Répondre aux besoins des personnes par un programme spécifique
Le conseil joue un rôle prépondérant lors du parcours menant à un retour à la vie active après une interruption de plusieurs années pour raisons familiales. Le conseil doit répondre à différents besoins, comme le renforcement de la confiance en soi ou l’information sur la réalité du marché du travail, sur les possibilités de bénéficier de formation continue (orientation et financement) ou sur les possibilités d’une réorientation professionnelle. Il s’agit d’un véritable accompagnement sur la durée qui mettra l’accent sur la nécessité de (re)constituer un réseau utile au niveau professionnel et sur la façon actuelle de constituer un bon dossier de candidature et de se préparer aux entretiens d’embauche.

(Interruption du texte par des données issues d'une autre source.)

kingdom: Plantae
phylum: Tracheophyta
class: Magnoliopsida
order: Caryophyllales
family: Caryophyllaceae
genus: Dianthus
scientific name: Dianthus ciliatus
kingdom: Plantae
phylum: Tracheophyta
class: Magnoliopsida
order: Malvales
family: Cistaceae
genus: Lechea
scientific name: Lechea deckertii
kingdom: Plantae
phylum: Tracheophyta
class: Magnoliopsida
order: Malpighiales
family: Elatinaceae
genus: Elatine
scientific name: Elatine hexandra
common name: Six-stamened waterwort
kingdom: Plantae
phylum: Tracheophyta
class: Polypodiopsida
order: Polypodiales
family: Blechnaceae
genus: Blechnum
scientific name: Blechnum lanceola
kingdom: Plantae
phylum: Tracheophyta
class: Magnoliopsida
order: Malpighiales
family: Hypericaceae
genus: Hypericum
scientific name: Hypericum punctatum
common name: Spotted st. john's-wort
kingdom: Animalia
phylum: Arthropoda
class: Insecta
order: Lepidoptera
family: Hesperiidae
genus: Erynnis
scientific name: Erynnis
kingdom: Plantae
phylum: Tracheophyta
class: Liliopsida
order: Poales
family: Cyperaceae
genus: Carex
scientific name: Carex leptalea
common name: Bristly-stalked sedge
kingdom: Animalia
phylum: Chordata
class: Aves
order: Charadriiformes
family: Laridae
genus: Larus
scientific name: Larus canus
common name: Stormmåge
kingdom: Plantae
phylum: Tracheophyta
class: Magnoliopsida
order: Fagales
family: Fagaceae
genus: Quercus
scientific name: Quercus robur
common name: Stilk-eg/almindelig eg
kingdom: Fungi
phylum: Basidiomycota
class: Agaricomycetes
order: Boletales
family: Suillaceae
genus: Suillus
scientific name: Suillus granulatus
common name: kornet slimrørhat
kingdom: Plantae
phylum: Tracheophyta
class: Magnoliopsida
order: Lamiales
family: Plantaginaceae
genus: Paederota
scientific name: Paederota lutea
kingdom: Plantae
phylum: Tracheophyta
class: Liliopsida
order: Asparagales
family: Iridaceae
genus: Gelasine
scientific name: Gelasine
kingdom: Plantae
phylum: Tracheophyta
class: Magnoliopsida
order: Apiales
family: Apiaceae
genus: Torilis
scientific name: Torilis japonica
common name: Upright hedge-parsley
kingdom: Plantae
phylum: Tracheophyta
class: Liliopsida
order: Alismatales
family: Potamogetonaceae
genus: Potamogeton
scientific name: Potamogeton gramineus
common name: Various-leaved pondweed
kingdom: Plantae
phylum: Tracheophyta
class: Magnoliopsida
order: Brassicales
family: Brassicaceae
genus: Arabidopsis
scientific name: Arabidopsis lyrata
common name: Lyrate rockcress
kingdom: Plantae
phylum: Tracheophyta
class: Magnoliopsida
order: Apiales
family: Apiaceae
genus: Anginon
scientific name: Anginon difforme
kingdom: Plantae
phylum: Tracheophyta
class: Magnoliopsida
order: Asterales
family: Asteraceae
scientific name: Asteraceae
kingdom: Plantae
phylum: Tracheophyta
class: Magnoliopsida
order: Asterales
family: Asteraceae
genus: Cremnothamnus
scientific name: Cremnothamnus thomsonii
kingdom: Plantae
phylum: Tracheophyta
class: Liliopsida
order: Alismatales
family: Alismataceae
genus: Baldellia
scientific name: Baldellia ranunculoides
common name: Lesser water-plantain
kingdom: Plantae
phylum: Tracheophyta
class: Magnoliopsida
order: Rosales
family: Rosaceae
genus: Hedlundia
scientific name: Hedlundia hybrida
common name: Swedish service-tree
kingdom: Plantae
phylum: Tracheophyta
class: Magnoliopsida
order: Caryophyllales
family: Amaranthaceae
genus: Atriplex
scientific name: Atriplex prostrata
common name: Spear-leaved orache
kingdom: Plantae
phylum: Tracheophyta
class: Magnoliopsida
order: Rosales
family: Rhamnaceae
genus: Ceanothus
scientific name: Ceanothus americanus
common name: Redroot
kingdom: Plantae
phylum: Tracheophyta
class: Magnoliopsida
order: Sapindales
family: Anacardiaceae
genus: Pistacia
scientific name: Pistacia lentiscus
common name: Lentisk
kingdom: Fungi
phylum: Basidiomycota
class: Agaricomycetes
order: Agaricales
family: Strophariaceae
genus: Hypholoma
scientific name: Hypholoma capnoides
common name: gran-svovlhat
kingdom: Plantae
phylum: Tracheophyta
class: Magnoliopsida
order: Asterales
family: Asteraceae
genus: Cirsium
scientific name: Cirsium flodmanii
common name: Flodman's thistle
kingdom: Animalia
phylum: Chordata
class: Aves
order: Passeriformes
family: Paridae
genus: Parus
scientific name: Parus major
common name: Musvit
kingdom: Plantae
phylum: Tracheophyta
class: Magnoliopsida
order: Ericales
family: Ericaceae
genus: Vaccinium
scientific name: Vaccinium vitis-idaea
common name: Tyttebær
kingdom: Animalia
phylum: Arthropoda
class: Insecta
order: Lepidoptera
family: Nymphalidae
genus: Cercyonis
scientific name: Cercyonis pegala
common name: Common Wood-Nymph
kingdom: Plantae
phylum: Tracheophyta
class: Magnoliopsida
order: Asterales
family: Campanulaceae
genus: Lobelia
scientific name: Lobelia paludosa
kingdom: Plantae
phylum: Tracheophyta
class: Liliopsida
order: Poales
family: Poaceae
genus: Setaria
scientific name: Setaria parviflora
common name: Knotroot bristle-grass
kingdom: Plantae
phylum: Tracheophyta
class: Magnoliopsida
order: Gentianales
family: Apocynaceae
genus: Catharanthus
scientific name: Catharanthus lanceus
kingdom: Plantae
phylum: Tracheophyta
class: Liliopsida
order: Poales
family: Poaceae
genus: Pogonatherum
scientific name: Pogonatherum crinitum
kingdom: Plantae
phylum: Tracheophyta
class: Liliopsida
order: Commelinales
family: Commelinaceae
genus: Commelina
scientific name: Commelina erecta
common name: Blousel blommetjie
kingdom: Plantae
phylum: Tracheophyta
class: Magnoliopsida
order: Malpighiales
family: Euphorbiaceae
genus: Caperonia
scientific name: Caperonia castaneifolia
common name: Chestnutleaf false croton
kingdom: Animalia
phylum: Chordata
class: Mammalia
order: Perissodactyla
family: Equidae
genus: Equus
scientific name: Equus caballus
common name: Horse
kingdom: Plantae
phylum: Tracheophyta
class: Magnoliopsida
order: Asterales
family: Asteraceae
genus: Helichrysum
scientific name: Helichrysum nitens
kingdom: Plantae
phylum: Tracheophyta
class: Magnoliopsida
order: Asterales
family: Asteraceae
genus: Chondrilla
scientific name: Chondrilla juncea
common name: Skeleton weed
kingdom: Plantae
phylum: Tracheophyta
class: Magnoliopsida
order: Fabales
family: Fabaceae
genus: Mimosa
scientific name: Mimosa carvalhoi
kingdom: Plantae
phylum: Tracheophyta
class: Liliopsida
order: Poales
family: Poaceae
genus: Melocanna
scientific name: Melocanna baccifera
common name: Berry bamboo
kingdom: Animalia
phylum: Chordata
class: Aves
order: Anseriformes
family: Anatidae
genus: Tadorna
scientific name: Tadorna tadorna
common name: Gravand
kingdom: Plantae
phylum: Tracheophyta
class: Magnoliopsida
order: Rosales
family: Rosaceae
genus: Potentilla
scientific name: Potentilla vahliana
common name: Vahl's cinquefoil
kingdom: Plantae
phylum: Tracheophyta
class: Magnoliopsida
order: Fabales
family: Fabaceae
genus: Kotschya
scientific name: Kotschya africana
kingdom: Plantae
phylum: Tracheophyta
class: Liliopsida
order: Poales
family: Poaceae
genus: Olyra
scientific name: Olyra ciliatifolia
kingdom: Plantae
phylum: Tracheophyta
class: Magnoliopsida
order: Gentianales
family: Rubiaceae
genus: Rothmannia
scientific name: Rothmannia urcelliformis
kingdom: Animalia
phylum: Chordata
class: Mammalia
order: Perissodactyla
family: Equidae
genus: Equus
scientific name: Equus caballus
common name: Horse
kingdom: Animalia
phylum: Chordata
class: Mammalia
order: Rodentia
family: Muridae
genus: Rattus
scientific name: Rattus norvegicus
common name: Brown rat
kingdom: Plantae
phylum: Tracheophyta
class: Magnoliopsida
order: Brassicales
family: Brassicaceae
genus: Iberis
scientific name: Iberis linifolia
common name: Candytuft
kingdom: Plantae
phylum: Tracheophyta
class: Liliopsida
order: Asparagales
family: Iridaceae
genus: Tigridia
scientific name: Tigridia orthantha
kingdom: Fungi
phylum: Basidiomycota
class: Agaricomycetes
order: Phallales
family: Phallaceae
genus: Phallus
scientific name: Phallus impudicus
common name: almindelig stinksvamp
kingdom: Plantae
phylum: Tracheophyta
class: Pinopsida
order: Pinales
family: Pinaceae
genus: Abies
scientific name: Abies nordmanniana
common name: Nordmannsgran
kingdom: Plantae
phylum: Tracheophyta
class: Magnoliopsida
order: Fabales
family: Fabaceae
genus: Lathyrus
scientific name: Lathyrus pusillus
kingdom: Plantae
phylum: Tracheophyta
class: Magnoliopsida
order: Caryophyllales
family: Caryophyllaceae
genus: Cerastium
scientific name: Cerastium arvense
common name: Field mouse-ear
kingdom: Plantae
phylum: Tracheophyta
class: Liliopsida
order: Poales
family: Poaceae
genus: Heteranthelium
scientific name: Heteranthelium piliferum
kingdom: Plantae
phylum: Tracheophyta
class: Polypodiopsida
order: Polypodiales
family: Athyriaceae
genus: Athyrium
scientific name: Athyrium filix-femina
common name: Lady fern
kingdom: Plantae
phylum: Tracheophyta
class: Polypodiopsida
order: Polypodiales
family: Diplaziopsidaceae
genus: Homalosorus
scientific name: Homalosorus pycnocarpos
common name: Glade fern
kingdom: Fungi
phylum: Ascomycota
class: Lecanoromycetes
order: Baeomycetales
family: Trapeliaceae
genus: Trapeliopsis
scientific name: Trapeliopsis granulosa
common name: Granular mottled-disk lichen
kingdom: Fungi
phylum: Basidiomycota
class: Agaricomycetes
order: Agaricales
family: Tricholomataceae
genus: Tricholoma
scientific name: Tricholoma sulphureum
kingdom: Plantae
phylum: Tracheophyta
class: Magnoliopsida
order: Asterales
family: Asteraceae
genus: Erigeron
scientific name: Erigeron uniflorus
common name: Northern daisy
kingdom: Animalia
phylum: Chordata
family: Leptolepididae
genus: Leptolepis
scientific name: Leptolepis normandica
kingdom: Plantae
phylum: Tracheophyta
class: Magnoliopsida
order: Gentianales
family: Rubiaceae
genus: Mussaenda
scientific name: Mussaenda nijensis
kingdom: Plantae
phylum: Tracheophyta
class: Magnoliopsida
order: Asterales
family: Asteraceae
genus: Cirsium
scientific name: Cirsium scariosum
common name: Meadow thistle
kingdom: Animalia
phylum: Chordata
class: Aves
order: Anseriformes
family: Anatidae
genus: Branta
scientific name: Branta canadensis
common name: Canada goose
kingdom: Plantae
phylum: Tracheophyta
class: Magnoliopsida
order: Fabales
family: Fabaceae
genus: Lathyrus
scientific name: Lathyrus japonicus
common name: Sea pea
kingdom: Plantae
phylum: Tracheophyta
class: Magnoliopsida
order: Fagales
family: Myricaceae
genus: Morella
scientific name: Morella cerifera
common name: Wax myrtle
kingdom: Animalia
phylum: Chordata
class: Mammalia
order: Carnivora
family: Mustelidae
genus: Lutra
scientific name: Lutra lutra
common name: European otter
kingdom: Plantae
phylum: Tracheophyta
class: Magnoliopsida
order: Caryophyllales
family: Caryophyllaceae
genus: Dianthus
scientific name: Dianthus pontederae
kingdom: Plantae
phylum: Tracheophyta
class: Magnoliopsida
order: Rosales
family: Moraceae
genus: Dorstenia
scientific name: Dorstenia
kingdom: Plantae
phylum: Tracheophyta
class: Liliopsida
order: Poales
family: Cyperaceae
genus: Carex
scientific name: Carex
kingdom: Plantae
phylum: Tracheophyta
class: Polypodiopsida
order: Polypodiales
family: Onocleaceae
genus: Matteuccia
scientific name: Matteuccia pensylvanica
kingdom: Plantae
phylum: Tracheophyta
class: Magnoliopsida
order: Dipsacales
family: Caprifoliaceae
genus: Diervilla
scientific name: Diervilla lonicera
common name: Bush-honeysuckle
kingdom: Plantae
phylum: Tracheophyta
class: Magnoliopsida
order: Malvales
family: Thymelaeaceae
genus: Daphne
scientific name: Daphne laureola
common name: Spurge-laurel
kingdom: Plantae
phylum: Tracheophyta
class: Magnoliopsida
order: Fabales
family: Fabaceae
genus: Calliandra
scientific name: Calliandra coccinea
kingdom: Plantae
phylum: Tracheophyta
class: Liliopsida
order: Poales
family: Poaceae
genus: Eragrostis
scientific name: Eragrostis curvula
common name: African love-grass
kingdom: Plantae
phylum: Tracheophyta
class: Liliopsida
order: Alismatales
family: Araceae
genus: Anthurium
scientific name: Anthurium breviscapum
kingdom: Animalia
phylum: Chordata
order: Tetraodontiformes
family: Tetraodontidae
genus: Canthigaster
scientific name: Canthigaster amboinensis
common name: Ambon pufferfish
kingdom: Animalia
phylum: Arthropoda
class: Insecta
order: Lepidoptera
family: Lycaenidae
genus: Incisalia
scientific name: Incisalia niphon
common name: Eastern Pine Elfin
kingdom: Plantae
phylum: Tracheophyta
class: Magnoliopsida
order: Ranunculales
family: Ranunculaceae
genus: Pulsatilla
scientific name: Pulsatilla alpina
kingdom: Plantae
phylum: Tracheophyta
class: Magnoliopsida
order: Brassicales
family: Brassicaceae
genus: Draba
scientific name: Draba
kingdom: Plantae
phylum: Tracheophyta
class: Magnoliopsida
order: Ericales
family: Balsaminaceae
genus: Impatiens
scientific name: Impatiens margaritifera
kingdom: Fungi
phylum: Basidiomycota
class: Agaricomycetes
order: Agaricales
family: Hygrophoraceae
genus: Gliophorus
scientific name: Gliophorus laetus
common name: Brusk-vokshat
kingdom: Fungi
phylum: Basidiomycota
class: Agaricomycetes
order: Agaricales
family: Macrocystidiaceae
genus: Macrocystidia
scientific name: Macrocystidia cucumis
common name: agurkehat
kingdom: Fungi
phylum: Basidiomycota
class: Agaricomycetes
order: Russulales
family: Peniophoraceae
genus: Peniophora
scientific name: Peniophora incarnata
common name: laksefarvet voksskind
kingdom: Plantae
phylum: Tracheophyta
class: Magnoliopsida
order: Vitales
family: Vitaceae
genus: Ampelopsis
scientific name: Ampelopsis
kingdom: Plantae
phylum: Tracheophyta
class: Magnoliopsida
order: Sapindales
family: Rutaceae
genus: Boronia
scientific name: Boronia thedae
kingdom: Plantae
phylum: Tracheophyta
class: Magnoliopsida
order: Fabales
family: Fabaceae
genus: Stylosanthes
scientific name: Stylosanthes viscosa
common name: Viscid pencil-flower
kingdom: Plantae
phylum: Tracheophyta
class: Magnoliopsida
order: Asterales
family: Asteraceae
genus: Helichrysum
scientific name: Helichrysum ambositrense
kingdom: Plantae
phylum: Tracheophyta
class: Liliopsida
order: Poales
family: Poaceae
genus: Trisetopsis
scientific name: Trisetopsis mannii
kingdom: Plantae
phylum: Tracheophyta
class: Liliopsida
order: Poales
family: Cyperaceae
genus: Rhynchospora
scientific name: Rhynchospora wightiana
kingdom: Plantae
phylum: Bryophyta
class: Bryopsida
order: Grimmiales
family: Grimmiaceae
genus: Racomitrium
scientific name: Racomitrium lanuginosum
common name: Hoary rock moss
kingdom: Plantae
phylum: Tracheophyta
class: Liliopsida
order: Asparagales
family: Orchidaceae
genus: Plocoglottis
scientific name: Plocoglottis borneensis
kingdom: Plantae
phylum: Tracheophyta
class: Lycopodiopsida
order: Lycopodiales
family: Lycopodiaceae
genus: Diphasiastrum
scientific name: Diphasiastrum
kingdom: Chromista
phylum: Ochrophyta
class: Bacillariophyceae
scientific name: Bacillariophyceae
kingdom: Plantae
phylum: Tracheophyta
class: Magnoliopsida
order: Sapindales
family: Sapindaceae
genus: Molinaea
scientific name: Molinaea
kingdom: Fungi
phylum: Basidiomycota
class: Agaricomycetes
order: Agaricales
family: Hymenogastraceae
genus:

Tout ceci est nécessaire, sans oublier les contraintes organisationnelles et financières des personnes. Le nouveau programme doit donc être multifacettes, répondre à tous les besoins spécifiques des candidat·e·s au retour et proposer un accompagnement de plusieurs mois (coaching). Les candidat.e.s au retour doivent être traité·e·s comme n’importe quel.le chômeur.euse de fraîche date et la participation doit aussi être possible pour les personnes ne bénéficiant pas d’allocations de chômage.
Telle est l’ambition poursuivie par le nouveau programme « Supported Re-Entry » adopté par le Conseil national. Travail.Suisse espère que le Conseil des Etats suivra cette décision, rendue d’autant plus nécessaire en raison de la pénurie de main d’œuvre qui continue de sévir dans notre pays et surtout de la nécessité, pour de nombreuses familles, de pouvoir compter sur deux revenus.